Sente-se a podridão no ar, nojenta, exalando odores. A falta de ética transforma uma sociedade numa lixeira, num salve-se quem puder, em benefício de quem tiver artimanhas, e não arte. Vence o espertalhaço, não o inteligente. Vence o canastrão, não o artesão.
E essa podridão, insidiosa e mesquinha, que forma e deforma uma sociedade, vê-se até ao jogo de berlindes, até num campeonato distrital de futsal, nome pomposo para o futebol de salão, onde este fim-de-semana a aldrabice espetou uma “cabazada” à decência.
A história conta-se em breves palavras. Em igualdade pontual com o Vitória de Santarém, a equipa do Mação Futebol Clube partia com uma desvantagem de 33 golos para a última jornada. E como esperado, ambas as equipas venceram os respectivos jogos, mas enquanto o Vitória de Santarém superou o seu adversário por uns escassos 7-5, o Mação massacrou o seu adversário, Benavente, por 60-sessenta-60 golos sem resposta, o que significa um golo em cada 90 segundos.
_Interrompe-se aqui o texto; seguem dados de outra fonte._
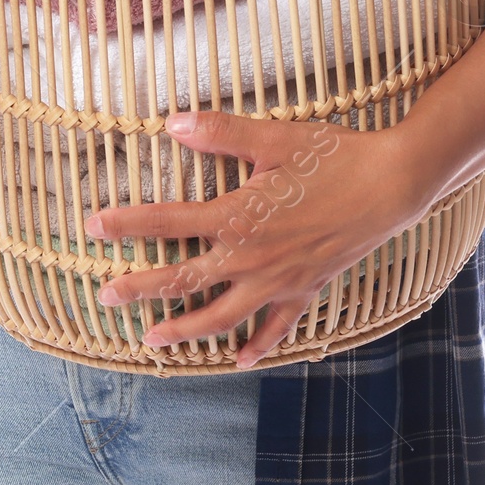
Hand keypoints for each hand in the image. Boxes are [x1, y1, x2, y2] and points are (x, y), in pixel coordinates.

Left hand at [84, 111, 425, 367]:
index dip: (128, 225)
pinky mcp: (305, 289)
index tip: (93, 227)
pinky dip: (256, 346)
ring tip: (152, 340)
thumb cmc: (332, 156)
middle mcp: (252, 257)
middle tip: (104, 296)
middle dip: (140, 289)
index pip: (168, 222)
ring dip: (185, 331)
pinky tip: (239, 361)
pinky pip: (276, 327)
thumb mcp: (273, 137)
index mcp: (238, 216)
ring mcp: (278, 280)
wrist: (391, 185)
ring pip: (222, 317)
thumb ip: (219, 133)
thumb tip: (170, 123)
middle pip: (184, 281)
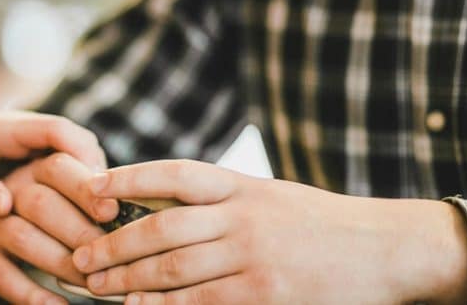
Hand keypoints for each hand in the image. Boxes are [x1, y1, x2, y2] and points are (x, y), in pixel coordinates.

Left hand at [0, 111, 106, 229]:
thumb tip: (4, 207)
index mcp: (9, 127)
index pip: (58, 130)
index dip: (82, 155)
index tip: (98, 185)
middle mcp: (30, 132)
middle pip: (80, 143)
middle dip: (98, 173)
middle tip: (111, 210)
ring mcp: (37, 146)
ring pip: (80, 157)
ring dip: (94, 184)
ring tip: (105, 219)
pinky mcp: (39, 161)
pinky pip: (71, 170)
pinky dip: (83, 190)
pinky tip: (89, 220)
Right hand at [0, 153, 118, 304]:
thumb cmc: (34, 209)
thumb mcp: (52, 186)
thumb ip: (88, 190)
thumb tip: (139, 205)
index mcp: (32, 167)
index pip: (58, 167)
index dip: (86, 188)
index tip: (114, 211)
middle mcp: (7, 190)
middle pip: (41, 203)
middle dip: (80, 231)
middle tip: (112, 257)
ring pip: (24, 238)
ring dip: (62, 263)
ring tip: (94, 283)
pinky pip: (5, 277)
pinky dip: (35, 295)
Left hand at [72, 159, 466, 304]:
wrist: (385, 250)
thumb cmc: (317, 222)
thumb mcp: (267, 195)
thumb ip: (218, 199)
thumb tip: (154, 204)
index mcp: (242, 185)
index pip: (174, 174)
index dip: (128, 178)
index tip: (91, 188)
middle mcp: (243, 218)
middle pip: (161, 228)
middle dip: (114, 244)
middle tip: (80, 256)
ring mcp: (254, 258)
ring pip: (174, 269)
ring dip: (128, 280)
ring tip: (97, 285)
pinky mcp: (267, 296)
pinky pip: (203, 303)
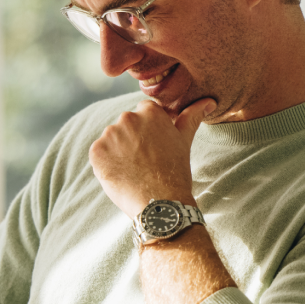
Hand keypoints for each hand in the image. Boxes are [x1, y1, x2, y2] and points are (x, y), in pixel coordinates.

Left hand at [88, 97, 215, 220]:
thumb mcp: (184, 140)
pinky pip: (99, 154)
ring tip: (133, 170)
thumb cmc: (174, 172)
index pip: (143, 113)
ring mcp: (110, 134)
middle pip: (126, 126)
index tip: (153, 148)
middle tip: (144, 162)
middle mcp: (128, 117)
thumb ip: (192, 116)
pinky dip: (106, 164)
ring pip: (111, 140)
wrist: (159, 202)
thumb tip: (208, 101)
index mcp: (150, 111)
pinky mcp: (96, 152)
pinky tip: (121, 174)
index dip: (147, 132)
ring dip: (117, 152)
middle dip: (132, 141)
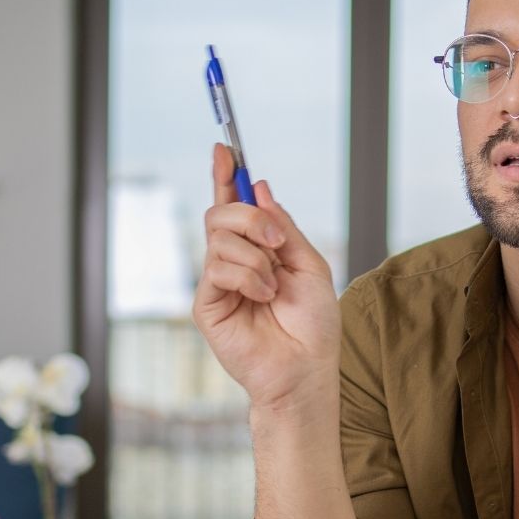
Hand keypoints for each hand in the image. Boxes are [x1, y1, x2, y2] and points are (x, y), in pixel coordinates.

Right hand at [193, 143, 341, 410]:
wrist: (305, 370)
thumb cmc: (312, 325)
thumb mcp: (309, 264)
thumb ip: (283, 227)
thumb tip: (261, 188)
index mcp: (258, 249)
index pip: (234, 205)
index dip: (227, 175)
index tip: (224, 148)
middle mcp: (233, 262)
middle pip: (220, 213)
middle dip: (249, 217)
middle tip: (277, 242)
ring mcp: (217, 282)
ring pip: (219, 238)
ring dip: (256, 257)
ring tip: (273, 288)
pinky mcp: (206, 304)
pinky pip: (217, 268)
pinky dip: (247, 277)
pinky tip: (262, 298)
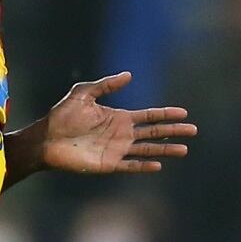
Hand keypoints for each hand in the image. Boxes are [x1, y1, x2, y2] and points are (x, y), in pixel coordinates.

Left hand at [38, 72, 195, 174]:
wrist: (46, 139)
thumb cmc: (62, 116)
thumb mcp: (83, 93)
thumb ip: (106, 85)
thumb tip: (130, 75)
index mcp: (119, 117)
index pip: (149, 115)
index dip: (166, 114)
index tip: (184, 113)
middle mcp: (122, 134)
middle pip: (154, 132)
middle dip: (174, 131)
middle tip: (193, 130)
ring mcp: (117, 150)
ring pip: (147, 149)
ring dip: (165, 149)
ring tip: (184, 150)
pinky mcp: (108, 164)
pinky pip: (130, 165)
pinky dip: (144, 165)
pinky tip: (158, 165)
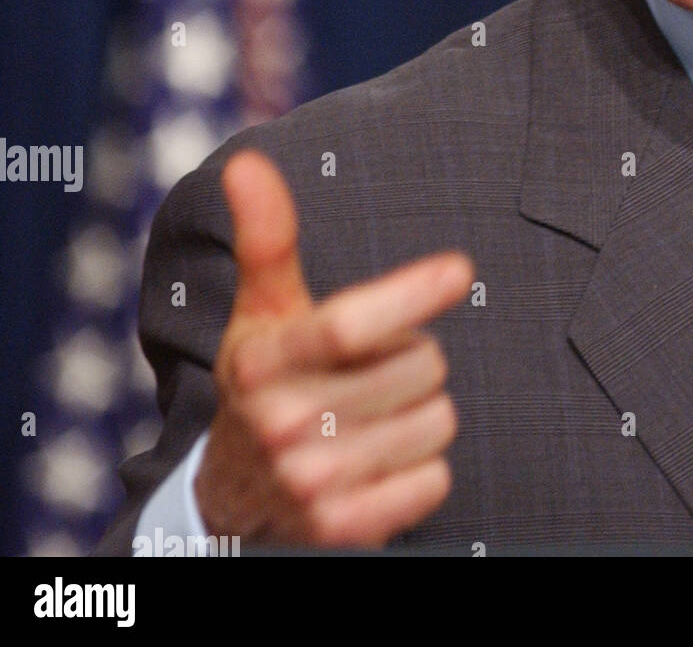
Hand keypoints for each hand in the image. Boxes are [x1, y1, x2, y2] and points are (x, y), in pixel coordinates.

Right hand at [193, 150, 473, 546]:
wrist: (234, 494)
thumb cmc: (267, 379)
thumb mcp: (263, 311)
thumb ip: (268, 238)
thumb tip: (247, 162)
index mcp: (262, 360)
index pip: (347, 324)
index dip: (408, 293)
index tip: (459, 269)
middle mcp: (280, 423)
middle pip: (418, 367)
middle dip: (411, 360)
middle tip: (368, 373)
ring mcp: (310, 482)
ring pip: (436, 421)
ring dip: (420, 413)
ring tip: (372, 416)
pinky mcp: (342, 529)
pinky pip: (435, 478)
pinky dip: (421, 468)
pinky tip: (380, 463)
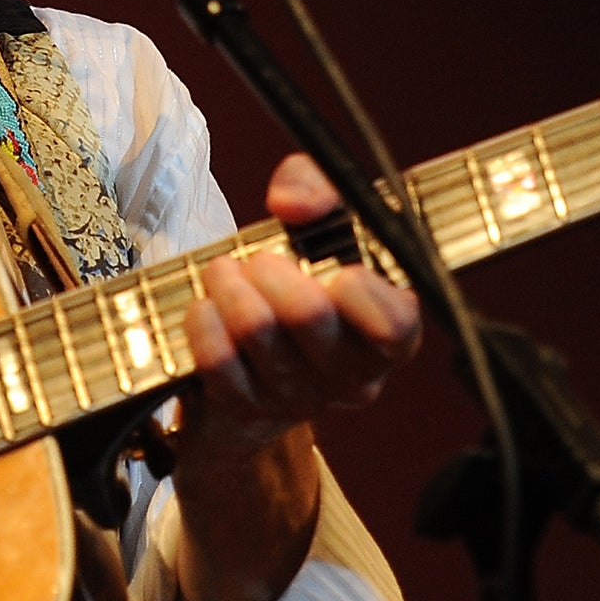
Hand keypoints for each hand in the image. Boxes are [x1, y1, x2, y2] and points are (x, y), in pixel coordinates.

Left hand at [181, 152, 421, 457]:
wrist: (250, 354)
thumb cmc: (298, 280)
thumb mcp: (318, 224)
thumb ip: (316, 191)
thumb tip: (293, 203)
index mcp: (389, 336)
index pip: (396, 328)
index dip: (365, 297)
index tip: (339, 271)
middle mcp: (351, 376)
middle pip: (308, 315)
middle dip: (270, 269)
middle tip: (258, 259)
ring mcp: (298, 399)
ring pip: (255, 330)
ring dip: (227, 285)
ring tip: (224, 272)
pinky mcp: (248, 410)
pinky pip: (216, 359)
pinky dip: (203, 321)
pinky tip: (206, 308)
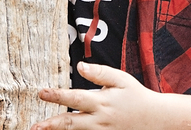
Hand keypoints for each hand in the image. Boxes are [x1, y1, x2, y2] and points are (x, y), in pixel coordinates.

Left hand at [31, 61, 158, 129]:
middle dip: (51, 125)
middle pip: (70, 123)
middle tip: (35, 126)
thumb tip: (79, 66)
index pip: (74, 98)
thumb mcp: (121, 79)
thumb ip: (100, 73)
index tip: (41, 93)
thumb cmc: (136, 95)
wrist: (154, 119)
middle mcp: (99, 120)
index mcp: (102, 102)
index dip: (56, 96)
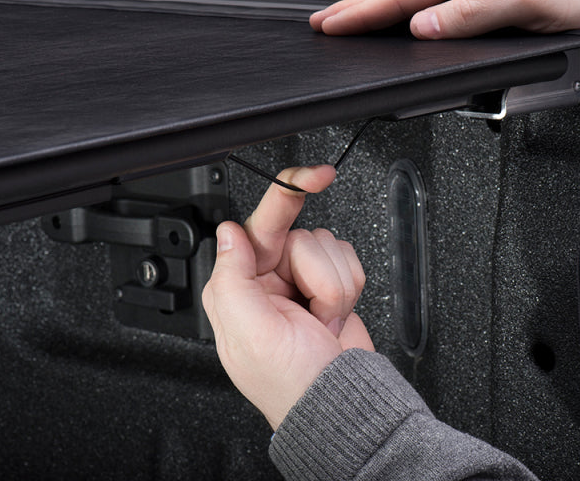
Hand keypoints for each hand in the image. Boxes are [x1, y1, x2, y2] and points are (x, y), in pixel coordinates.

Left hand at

Resultado: o Mação Futebol Clube foi campeão.
Dois pormenores, relevantes. Primeiro, o Benavente jogou apenas com três jogadores – mínimo regulamentar – face aos cinco do Mação. Segundo, mesmo sabendo-se que o Mação não conseguira antes mais do que sete golos de vantagem numa partida, sendo assim mais do que remota a probabilidade de ultrapassar o Vitória de Santarém em caso de vitórias destas duas equipas –, houve quem se lembrou de estampar coloridas camisolas de campeão.
O Mação Futebol Clube – e em paralelo a equipa de Benavente (que nos 19 jogos anteriores sofrera 68 golos) – é a imagem trágica de um país. A imagem de um país sem ética, consolidando os seus objectivos em trapaças, custe o que custar; em esquemas, aqueles que a imaginação aprouver mesmo se fraca; em compadrios, mais que muitos; em manipulações, as que forem necessárias; em corrupção, se não financeira, pelo menos moral, para quem assim se seduzir sem escrúpulo.
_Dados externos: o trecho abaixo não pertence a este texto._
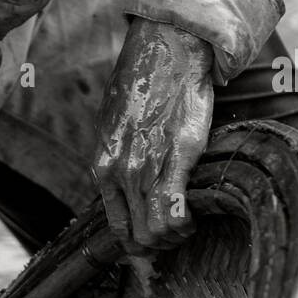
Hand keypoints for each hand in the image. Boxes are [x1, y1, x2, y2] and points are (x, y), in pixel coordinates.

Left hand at [93, 18, 213, 254]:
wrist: (164, 53)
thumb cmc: (142, 87)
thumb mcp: (112, 127)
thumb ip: (115, 158)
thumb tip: (119, 179)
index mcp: (103, 168)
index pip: (117, 229)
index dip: (138, 243)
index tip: (155, 236)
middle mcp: (120, 173)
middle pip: (139, 237)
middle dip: (161, 244)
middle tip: (178, 232)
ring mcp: (146, 167)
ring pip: (157, 231)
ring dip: (176, 235)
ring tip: (188, 222)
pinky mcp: (177, 157)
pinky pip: (175, 210)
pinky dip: (185, 222)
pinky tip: (194, 214)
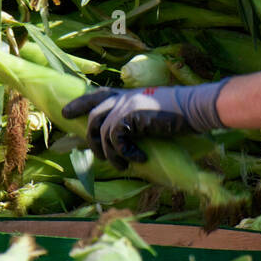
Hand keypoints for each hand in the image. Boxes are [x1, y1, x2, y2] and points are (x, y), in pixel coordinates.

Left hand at [63, 79, 228, 168]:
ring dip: (111, 155)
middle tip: (103, 159)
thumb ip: (137, 121)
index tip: (66, 113)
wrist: (195, 107)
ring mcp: (125, 105)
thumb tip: (126, 139)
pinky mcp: (130, 116)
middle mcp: (123, 98)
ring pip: (102, 133)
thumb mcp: (153, 115)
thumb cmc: (181, 114)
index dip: (80, 104)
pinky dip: (126, 153)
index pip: (97, 95)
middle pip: (93, 118)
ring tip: (123, 165)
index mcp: (128, 94)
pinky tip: (140, 159)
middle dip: (92, 141)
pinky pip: (116, 140)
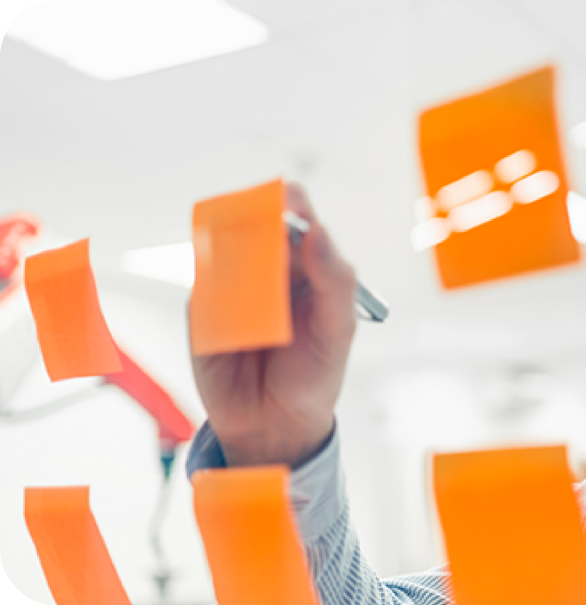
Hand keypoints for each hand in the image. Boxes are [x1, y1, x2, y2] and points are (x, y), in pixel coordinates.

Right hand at [189, 182, 356, 467]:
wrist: (273, 424)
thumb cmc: (314, 372)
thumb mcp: (338, 329)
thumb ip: (334, 279)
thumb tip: (317, 231)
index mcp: (307, 263)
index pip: (296, 215)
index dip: (290, 201)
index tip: (288, 204)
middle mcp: (268, 267)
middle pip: (253, 222)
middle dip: (254, 223)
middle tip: (263, 241)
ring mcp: (232, 284)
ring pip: (221, 249)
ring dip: (231, 257)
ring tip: (254, 296)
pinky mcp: (202, 308)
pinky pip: (201, 286)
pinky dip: (210, 290)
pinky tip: (230, 317)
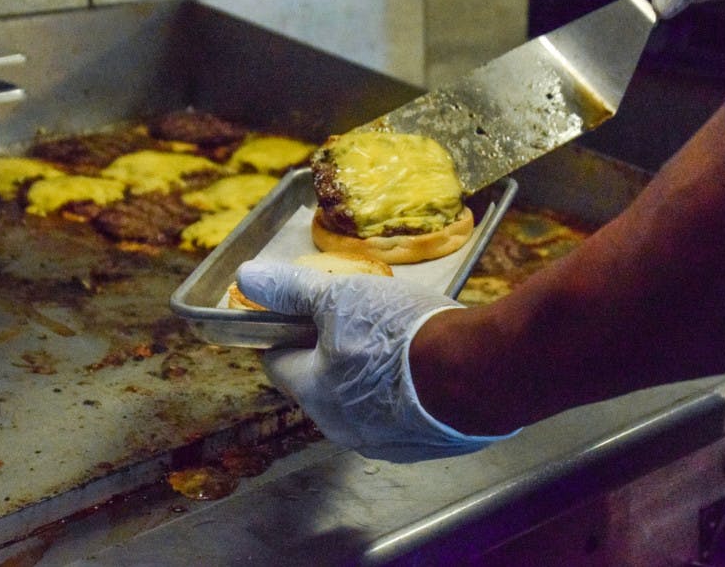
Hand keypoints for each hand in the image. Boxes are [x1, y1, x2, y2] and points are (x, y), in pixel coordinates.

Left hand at [236, 259, 515, 461]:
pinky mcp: (425, 445)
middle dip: (333, 356)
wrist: (477, 372)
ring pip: (363, 403)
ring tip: (400, 341)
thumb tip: (247, 278)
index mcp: (313, 393)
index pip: (277, 363)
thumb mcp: (340, 298)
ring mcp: (385, 443)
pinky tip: (430, 367)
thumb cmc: (400, 334)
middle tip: (359, 321)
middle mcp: (341, 427)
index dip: (286, 334)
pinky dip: (408, 395)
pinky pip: (403, 417)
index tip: (303, 314)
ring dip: (371, 377)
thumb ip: (293, 291)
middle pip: (321, 386)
Independentemente das provas, estamos perante uma pouca-vergonha, uma desavergonhice, que seria apenas risível se não fosse grave, por ser o espelho daquilo em que se transformou Portugal.
Hoje, sentimos – todos sentem, e os “responsáveis” pelo Mação Futebol Clube sentiram – que, mesmo com trafulhice, mesmo com manipulação, mesmo com aldrabice e mesmo com esquemas ínvios, vale a pena tentar, é justificável tentar, porque basta congeminar ser possível iludir a verdade para que se tente que a mentira se transmute na realidade, proveitosa para o seu autor, mesmo que tal seja profundamente injusto e prejudique quem não deveria.
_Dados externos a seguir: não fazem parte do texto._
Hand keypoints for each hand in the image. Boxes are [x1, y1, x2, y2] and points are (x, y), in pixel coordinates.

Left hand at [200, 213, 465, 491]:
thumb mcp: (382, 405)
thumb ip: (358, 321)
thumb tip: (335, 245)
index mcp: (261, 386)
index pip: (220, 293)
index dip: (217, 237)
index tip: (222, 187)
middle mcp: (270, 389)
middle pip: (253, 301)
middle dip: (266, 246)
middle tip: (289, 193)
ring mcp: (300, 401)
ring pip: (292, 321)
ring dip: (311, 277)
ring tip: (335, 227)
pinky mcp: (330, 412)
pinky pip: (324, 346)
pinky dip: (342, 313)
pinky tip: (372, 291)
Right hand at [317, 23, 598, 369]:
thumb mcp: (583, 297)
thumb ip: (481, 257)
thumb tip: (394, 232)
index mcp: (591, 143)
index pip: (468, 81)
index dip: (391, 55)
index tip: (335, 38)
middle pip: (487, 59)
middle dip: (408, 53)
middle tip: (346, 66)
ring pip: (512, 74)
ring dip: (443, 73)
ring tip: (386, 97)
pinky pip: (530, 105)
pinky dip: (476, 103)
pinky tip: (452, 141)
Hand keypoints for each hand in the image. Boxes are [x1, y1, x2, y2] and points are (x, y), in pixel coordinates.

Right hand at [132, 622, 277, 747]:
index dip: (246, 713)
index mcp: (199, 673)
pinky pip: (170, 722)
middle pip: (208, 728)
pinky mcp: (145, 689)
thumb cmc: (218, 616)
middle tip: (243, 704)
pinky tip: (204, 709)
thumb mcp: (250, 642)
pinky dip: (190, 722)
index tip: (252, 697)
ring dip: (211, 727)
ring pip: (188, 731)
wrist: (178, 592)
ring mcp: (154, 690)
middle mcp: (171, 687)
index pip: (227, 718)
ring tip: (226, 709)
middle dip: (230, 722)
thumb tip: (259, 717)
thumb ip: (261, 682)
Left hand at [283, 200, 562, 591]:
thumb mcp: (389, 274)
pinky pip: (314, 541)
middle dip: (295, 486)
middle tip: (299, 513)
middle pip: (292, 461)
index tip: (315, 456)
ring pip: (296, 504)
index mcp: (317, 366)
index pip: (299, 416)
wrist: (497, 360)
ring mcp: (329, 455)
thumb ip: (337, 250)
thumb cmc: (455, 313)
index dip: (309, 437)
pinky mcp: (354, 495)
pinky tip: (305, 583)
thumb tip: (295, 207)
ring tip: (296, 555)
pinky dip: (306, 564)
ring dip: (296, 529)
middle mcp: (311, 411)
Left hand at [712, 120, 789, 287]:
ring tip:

Caricaturando a paráfrase de Fernando Pessoa, em Portugal, num país de aldrabões, a obra nasce, quando o homem sonha, mesmo se Deus não quer. E assim se ganha por 60 a 0, com a mesma decência da vitória do Mação Futebol Clube sobre o Benavente Futsal Clube.
E assim se sente a desonestidade na política, no Governo, na Administração Pública, nas escolas, nas forças armadas, nas forças de segurança, nas empresas públicas e nas empresas provadas, em muitas das nossas relações sociais. Em tudo, já.
Portugal pode continuar a gabar-se de ganhar sempre na recta final por 60-0, sermos os melhores de tudo e da Cantareira; pode sempre erguer-se a taça, que de ouro seja. Mas no seu âmago está lá dentro uma pestilência que não se aguenta.